:: STATED EXERCISE ::
Reproduce the lines without any change, beginning with the first line and stopping after the line that contains "text A ......................................., le".

:: SUPPLIED RECORDS ::
%%
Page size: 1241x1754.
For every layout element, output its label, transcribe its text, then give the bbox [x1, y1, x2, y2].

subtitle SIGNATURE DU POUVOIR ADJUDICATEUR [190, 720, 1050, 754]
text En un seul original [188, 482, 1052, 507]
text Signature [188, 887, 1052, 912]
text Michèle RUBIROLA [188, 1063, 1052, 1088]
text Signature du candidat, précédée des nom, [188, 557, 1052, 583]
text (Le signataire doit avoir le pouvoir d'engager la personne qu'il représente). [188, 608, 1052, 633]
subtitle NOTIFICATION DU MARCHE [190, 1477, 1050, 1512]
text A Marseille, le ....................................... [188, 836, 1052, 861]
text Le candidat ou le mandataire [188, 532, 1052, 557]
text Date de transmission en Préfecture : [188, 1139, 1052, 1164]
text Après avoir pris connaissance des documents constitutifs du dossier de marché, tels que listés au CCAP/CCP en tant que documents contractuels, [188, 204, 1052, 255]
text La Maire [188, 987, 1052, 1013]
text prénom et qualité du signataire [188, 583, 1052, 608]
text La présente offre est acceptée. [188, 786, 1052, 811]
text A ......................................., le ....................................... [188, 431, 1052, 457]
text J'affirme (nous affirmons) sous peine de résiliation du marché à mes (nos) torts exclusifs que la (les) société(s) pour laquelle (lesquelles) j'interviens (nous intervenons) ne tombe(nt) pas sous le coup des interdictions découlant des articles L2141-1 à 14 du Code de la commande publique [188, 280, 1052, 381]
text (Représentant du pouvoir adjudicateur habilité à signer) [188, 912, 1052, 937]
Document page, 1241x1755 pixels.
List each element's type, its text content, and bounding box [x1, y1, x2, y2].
%%
:: SOLUTION TO THE EXERCISE ::
Page size: 1241x1754.
For every layout element, output its label, transcribe its text, then give the bbox [x1, y1, x2, y2].

subtitle SIGNATURE DU POUVOIR ADJUDICATEUR [190, 720, 1050, 754]
text En un seul original [188, 482, 1052, 507]
text Signature [188, 887, 1052, 912]
text Michèle RUBIROLA [188, 1063, 1052, 1088]
text Signature du candidat, précédée des nom, [188, 557, 1052, 583]
text (Le signataire doit avoir le pouvoir d'engager la personne qu'il représente). [188, 608, 1052, 633]
subtitle NOTIFICATION DU MARCHE [190, 1477, 1050, 1512]
text A Marseille, le ....................................... [188, 836, 1052, 861]
text Le candidat ou le mandataire [188, 532, 1052, 557]
text Date de transmission en Préfecture : [188, 1139, 1052, 1164]
text Après avoir pris connaissance des documents constitutifs du dossier de marché, tels que listés au CCAP/CCP en tant que documents contractuels, [188, 204, 1052, 255]
text La Maire [188, 987, 1052, 1013]
text prénom et qualité du signataire [188, 583, 1052, 608]
text La présente offre est acceptée. [188, 786, 1052, 811]
text A ......................................., le ....................................... [188, 431, 1052, 457]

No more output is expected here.